PROBLEM STATEMENT.
When you reach the line with "pinky dip: (1244, 858)" in the listing below, transcribe it and each line after it up to and including the line with "middle pip: (1184, 838)", exactly and with nothing else.
--- START ---
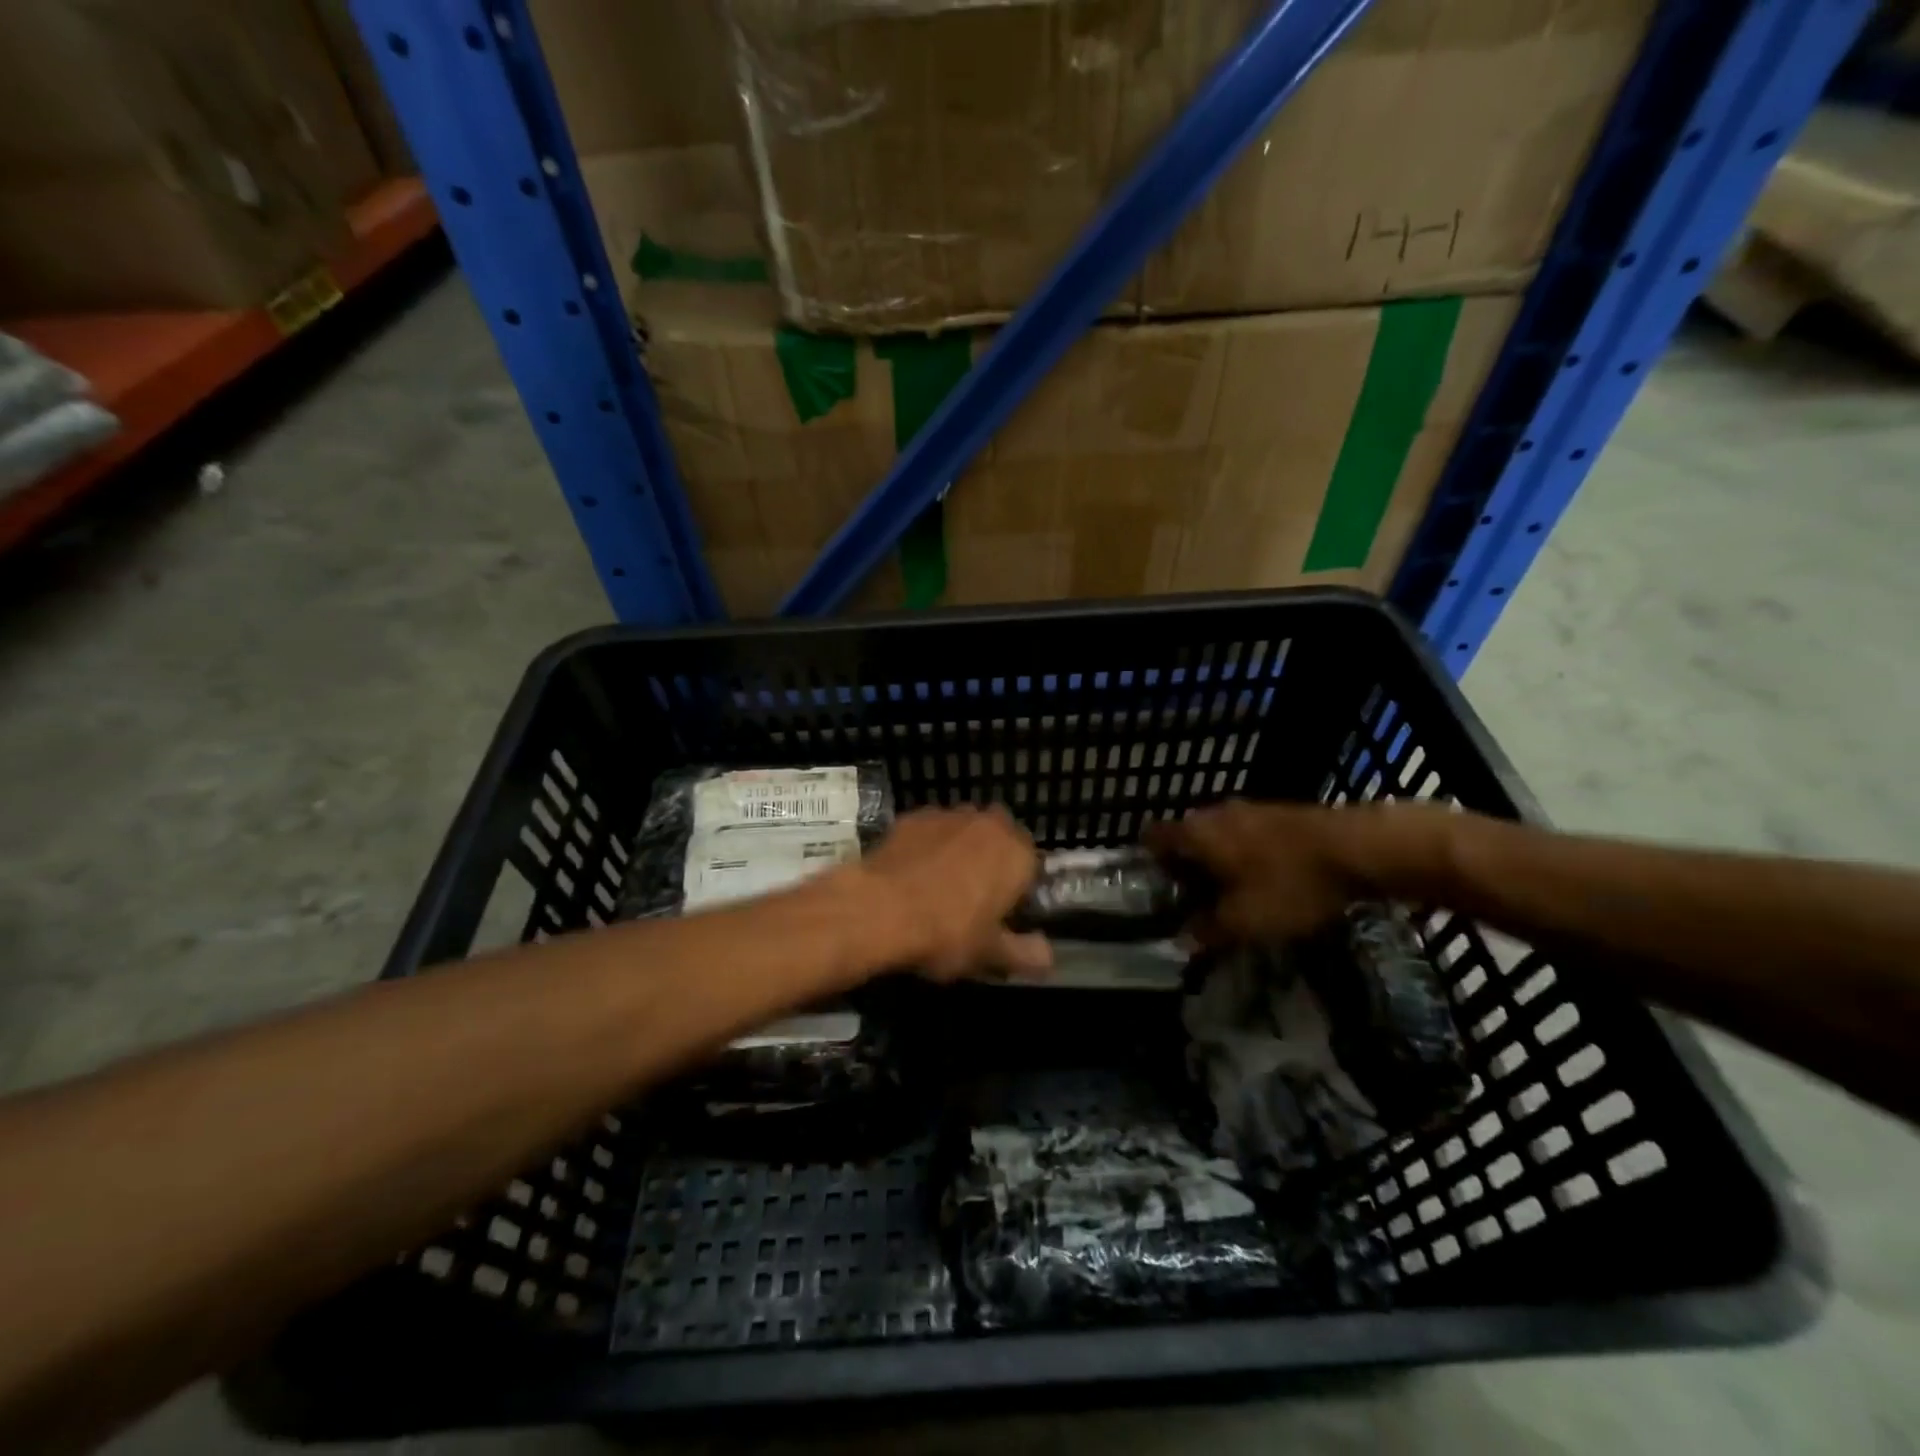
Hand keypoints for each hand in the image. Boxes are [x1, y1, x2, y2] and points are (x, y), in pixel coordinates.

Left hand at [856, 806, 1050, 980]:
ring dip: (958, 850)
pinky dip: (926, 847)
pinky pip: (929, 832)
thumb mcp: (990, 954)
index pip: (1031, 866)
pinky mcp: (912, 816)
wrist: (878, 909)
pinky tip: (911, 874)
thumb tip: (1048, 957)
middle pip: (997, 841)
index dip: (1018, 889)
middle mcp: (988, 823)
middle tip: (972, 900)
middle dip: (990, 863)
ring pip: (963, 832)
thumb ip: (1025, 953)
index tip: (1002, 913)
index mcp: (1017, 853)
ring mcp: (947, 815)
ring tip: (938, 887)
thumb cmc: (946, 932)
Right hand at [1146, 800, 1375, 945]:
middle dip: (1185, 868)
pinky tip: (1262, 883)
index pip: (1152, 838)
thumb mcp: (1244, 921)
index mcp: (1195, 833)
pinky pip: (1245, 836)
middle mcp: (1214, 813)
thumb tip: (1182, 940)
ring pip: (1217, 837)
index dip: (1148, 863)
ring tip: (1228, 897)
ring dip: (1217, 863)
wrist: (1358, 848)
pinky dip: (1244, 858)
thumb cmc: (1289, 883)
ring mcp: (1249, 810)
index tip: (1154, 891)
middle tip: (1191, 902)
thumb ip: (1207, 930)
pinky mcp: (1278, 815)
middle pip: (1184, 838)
--- END ---
--- START ---
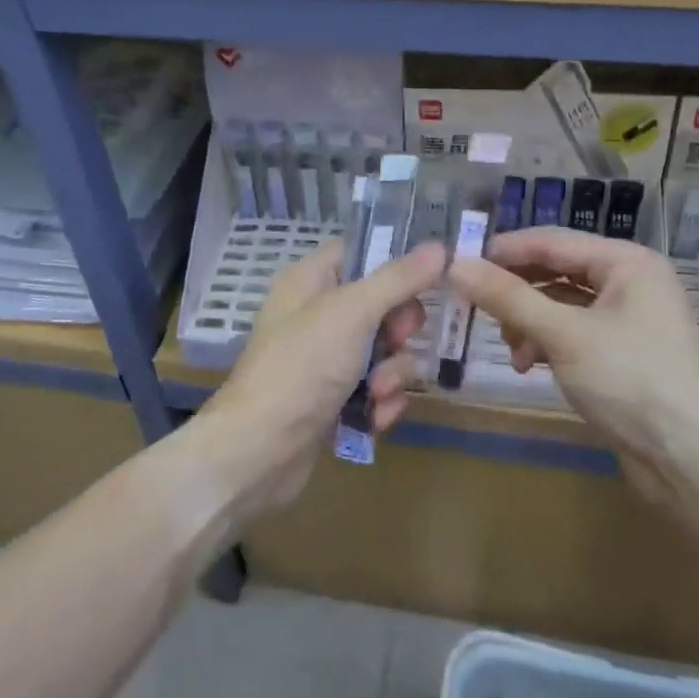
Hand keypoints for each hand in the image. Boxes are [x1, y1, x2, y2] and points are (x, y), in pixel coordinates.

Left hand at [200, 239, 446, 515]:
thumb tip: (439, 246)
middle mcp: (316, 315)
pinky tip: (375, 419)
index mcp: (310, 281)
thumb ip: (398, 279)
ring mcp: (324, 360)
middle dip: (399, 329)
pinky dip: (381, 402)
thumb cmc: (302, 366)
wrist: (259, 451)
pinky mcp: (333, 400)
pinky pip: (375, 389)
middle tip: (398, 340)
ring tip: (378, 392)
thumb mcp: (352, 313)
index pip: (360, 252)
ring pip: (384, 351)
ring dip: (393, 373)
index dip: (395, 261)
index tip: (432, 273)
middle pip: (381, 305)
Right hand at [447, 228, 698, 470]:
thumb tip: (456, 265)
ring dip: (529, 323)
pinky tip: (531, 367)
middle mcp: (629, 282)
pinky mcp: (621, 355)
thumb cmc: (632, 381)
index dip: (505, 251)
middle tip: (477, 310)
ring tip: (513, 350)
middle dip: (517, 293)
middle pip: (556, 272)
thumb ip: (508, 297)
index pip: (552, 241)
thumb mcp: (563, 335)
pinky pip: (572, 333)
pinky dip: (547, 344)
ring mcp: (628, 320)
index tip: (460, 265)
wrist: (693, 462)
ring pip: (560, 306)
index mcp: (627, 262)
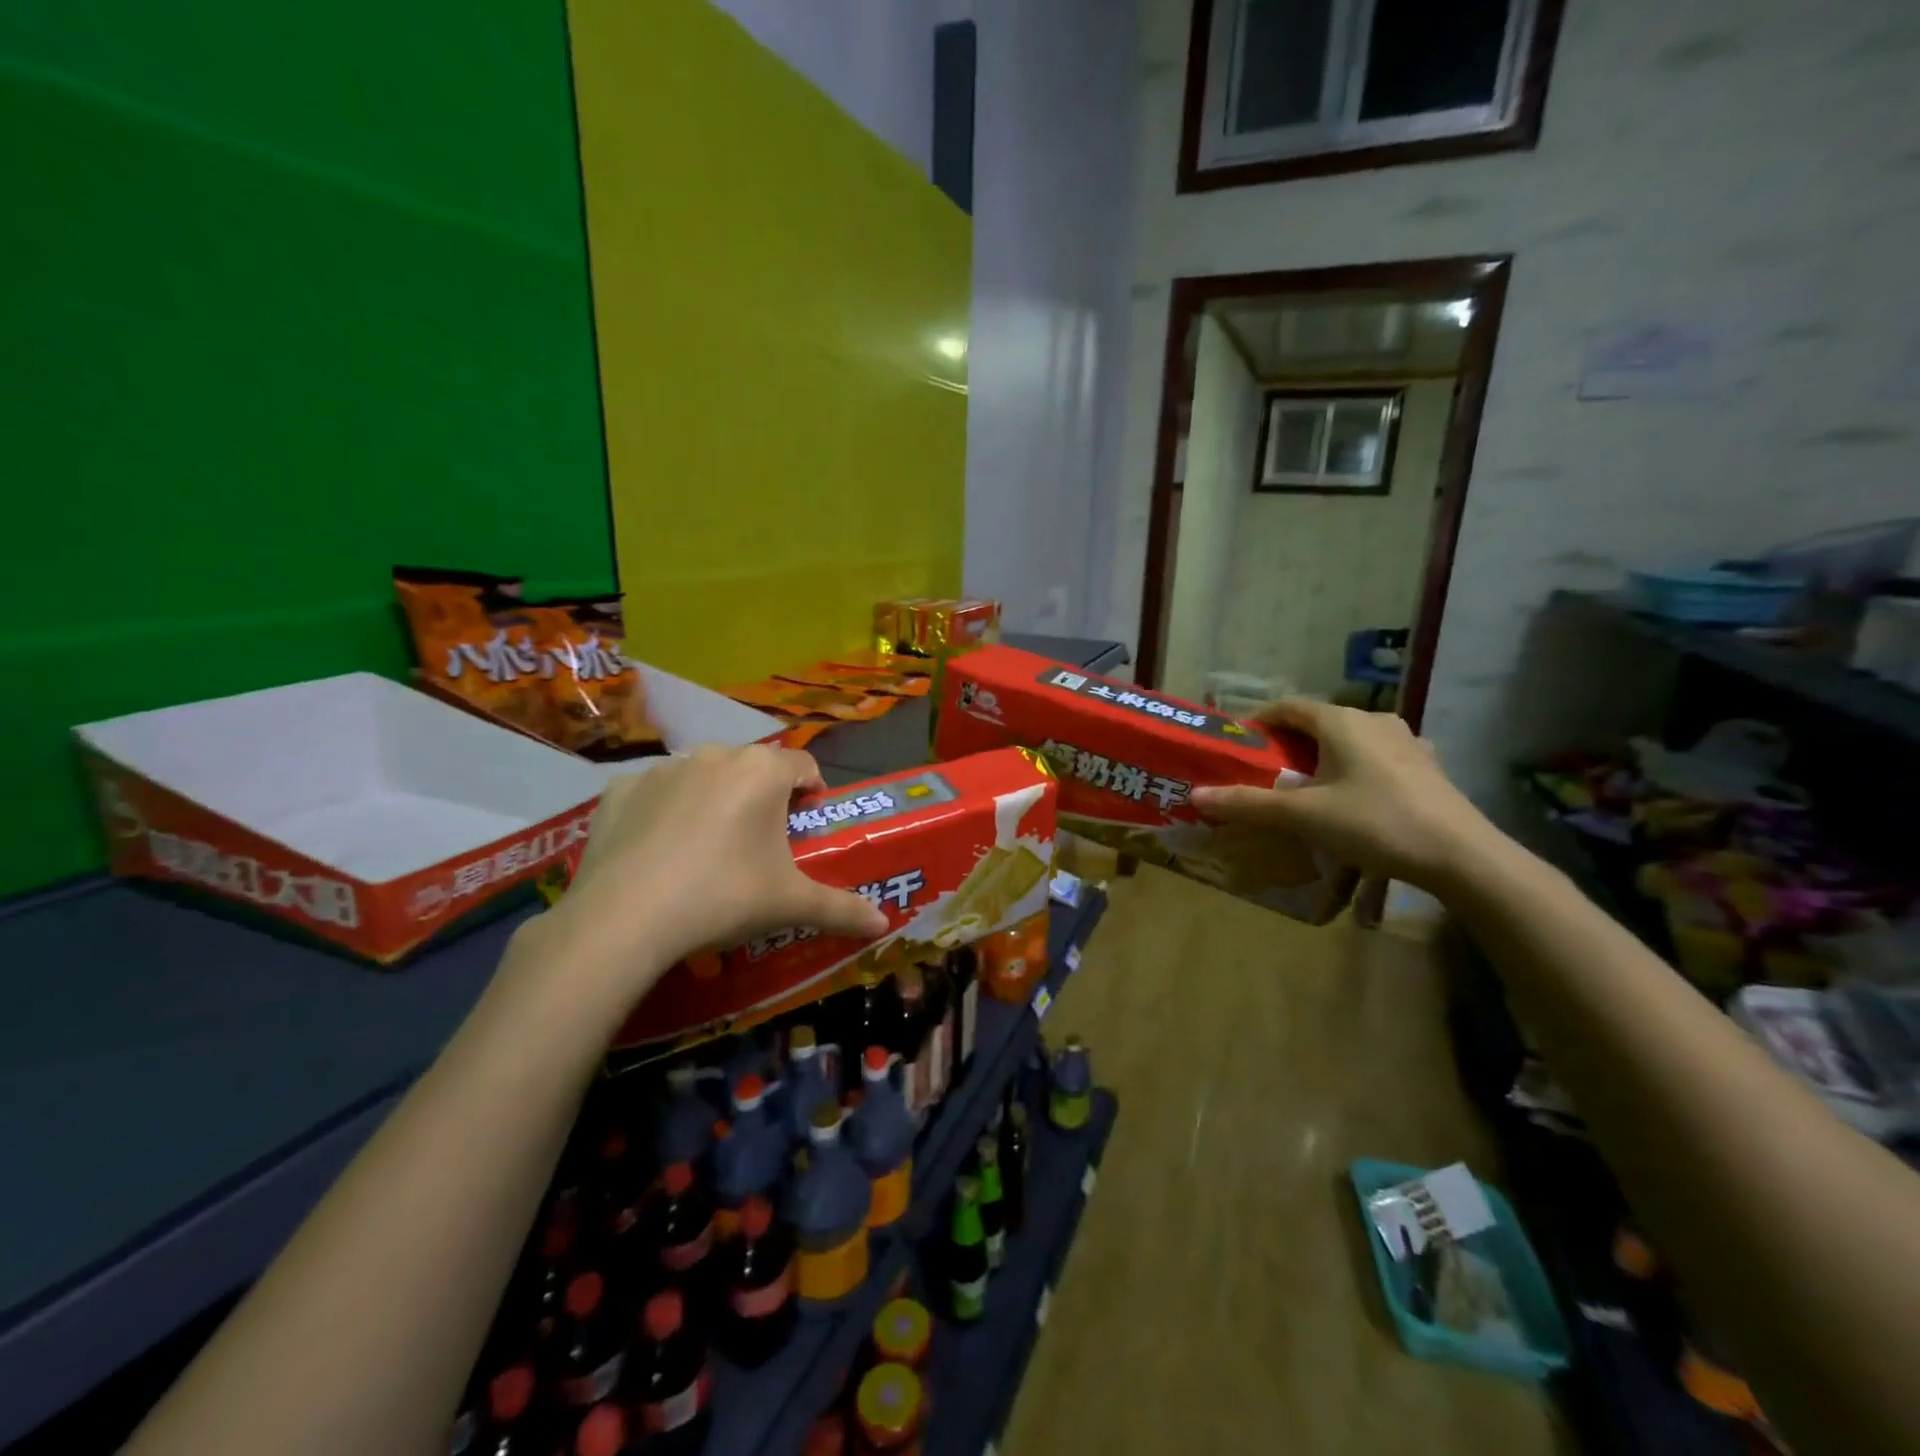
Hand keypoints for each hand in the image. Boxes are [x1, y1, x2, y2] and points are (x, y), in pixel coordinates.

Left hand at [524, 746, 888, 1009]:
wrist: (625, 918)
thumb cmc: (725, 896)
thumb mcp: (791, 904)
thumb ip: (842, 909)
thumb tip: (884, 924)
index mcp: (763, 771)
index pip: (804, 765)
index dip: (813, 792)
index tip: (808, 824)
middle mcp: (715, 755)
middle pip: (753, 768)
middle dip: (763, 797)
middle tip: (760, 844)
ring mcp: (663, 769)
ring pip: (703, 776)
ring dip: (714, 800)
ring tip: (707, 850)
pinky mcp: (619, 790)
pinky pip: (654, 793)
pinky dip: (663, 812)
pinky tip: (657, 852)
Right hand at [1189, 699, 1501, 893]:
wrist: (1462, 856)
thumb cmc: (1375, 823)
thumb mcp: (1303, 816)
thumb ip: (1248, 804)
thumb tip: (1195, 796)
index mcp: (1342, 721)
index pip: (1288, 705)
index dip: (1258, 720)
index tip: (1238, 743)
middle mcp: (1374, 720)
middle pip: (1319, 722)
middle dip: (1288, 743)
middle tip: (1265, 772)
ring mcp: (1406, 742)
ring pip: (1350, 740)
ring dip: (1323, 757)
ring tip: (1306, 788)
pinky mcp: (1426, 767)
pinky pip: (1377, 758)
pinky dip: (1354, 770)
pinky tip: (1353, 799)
--- END ---
--- START ---
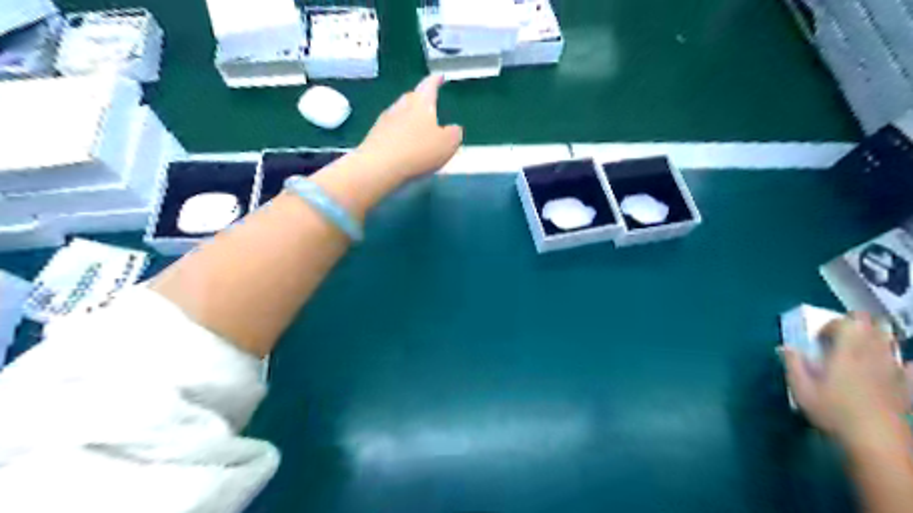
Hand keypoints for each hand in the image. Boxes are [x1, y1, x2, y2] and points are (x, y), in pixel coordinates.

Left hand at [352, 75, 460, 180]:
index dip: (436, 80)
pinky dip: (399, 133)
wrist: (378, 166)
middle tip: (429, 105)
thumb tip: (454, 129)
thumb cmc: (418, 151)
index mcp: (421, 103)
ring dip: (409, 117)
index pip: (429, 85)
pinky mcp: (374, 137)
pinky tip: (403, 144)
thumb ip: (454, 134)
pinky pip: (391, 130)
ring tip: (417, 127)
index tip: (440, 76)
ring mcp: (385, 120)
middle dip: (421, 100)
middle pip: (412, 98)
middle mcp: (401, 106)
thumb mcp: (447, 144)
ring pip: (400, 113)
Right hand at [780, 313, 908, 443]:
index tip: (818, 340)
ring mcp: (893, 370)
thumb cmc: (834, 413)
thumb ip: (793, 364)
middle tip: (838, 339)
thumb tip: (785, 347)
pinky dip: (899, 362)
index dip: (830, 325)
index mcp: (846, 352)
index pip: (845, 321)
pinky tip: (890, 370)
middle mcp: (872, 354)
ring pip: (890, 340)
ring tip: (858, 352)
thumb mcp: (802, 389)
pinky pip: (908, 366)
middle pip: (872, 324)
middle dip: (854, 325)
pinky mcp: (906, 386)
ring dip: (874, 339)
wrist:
--- END ---
OUTPUT FOR THIS EXERCISE.
pinky dip: (1244, 858)
thumb cmc: (1289, 883)
ring mcp: (1249, 810)
index tip: (1154, 891)
middle tip: (1191, 902)
thumb ip: (1207, 930)
pinky mcp: (1278, 815)
middle pip: (1184, 838)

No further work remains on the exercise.